Seniors interviewed in a Seattle nursing home voiced strong approval for the prospective imports.
"Hell yes," said Sadie Brubaker, 86, of Sweet Acres Residence. "Right now, we have to organize a bus trip up to Vancouver every weekend to get all the pot and hashish we require. Only makes sense for the government to allow imports so we don't have to go to all that trouble."
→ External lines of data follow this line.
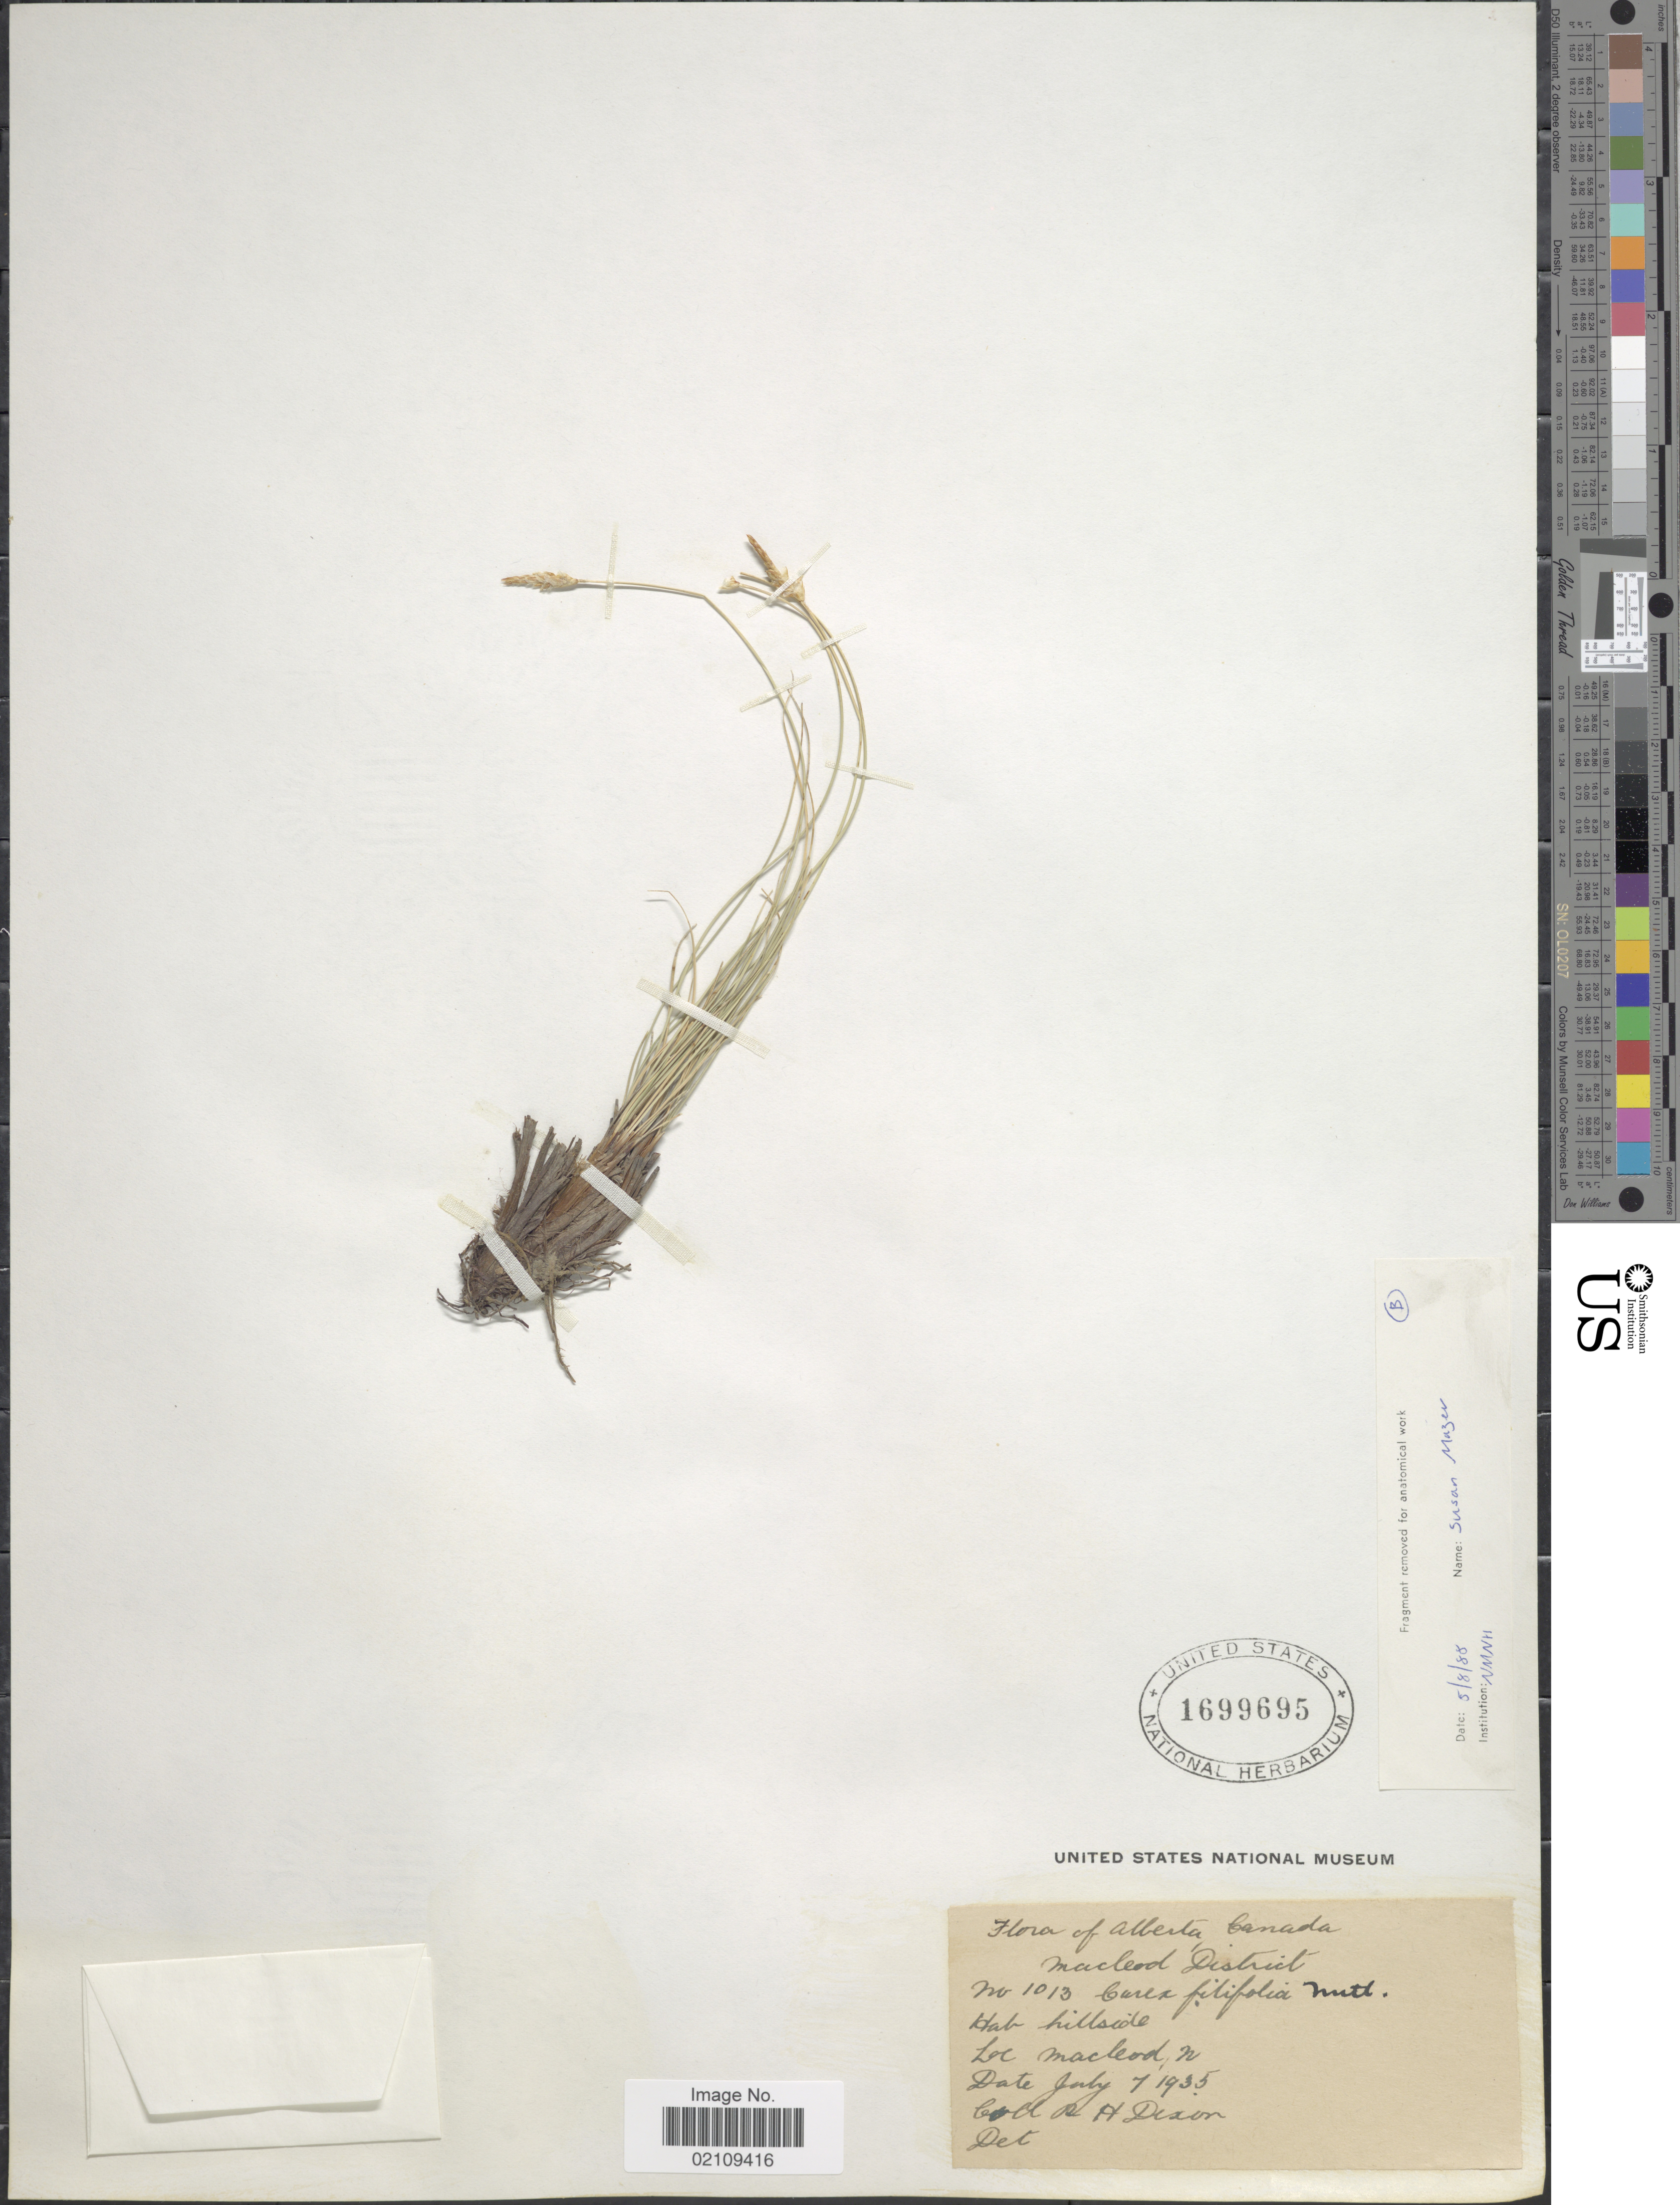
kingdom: Plantae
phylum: Tracheophyta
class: Liliopsida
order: Poales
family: Cyperaceae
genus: Carex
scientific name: Carex filifolia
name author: Nutt.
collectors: R. H. Dixon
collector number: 1013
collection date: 1935-07-07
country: Canada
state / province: Alberta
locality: Hillside, Macleod, N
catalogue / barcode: US 1699695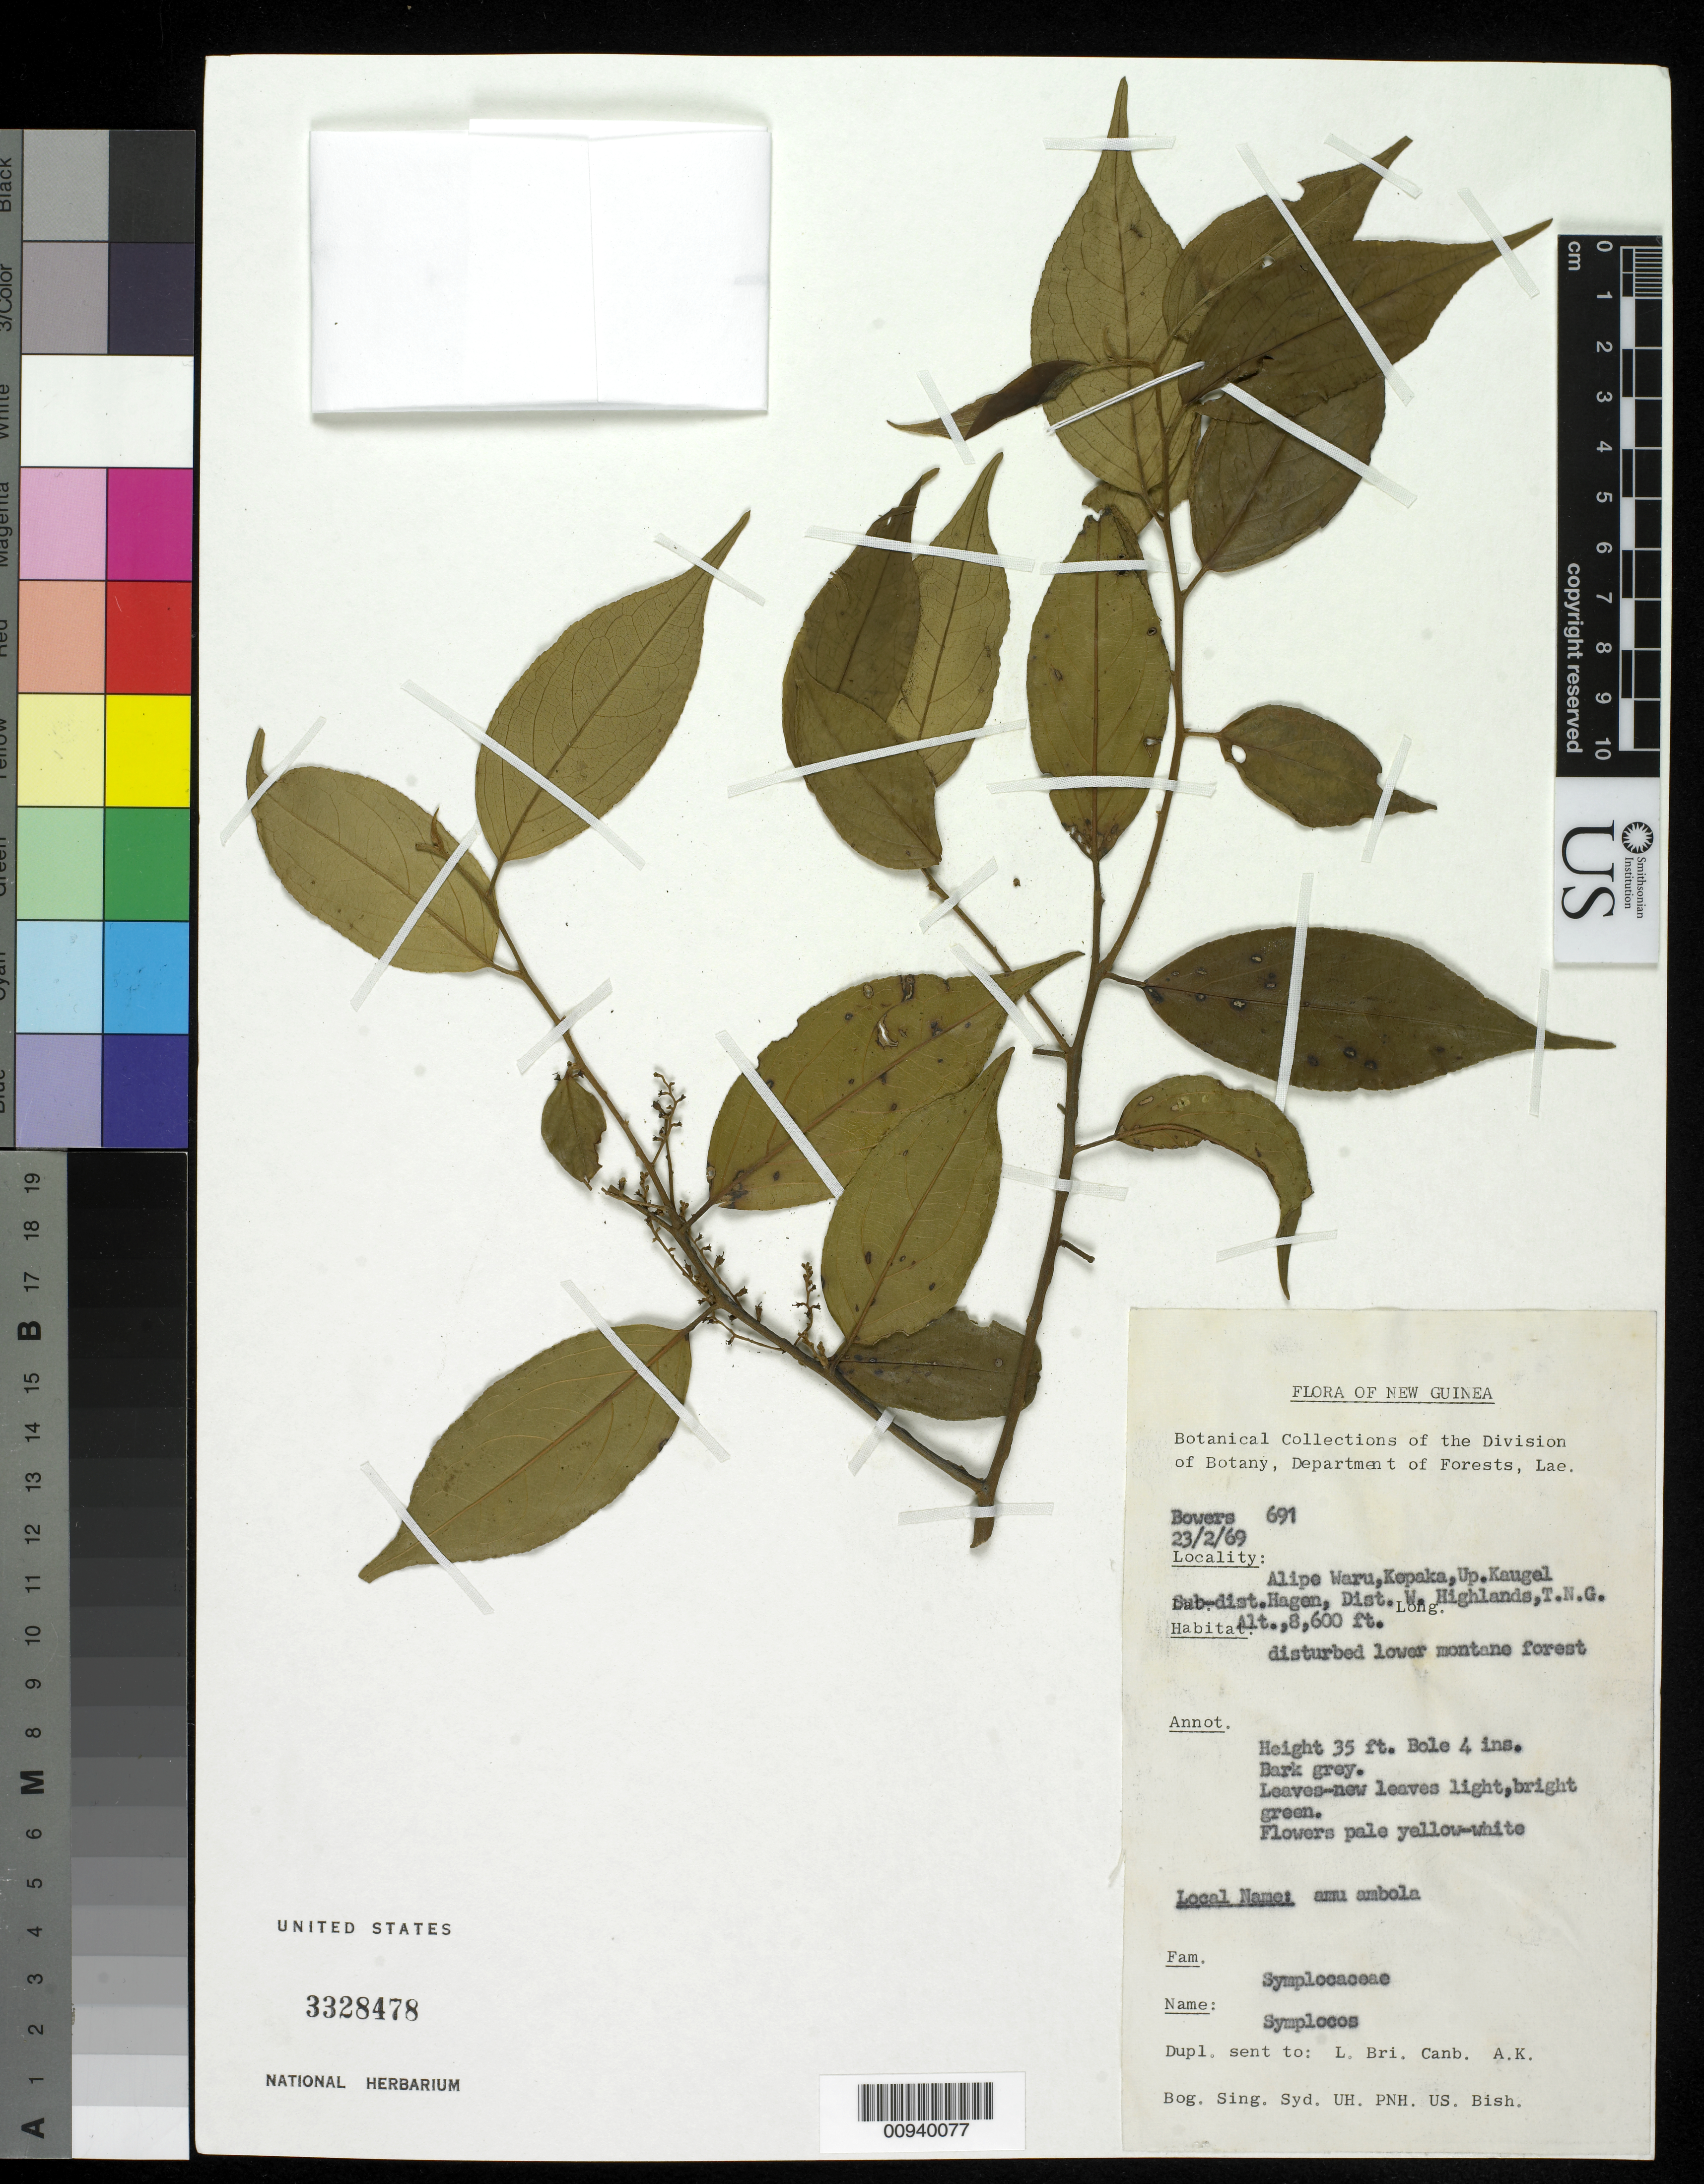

"Ya darn tootin'," echoed Abe Schwarzendruber, 93. "I can get all my prescriptions delivered from the corner drug store to my doorstep, no problem. Except the ones for apomorphine and cocaine. It's a cryin' shame for me to have to make that six hour bus trip chust to go to the damn drug store up in Canada."
However, Food and Drug Administration Commissioner Lester Crawford has warned that terrorists might attack the drug supply if the importation of drugs from Canada were legalized. Crawford said Wednesday that he had been briefed about al-Qaeda plans uncovered during recent arrests and raids. "There's a lot of 'chatter' on the Internet," he stated. "Al Qaeda is watching our senior citizens very closely. No telling what they might do - put LSD in the water supply, put DMT in the dopamine."
A spokesman for Homeland Security also said he was "very worried," although he had no specific information about al-Qaeda threats to the drug supply for Alzheimer's and Parkinson's patients.
President Bush has long opposed drug imports from Canada, favoring the current system of bringing drugs in from Mexico and the Golden Triangle. "Hell, why'd y'all think we went into Afghanisland in the first place? So's we can control the drug supply. Any fool can see that. Although person'ly I just git all the drugs ah need from this doctor that Rush knows, down in Miami. Heh."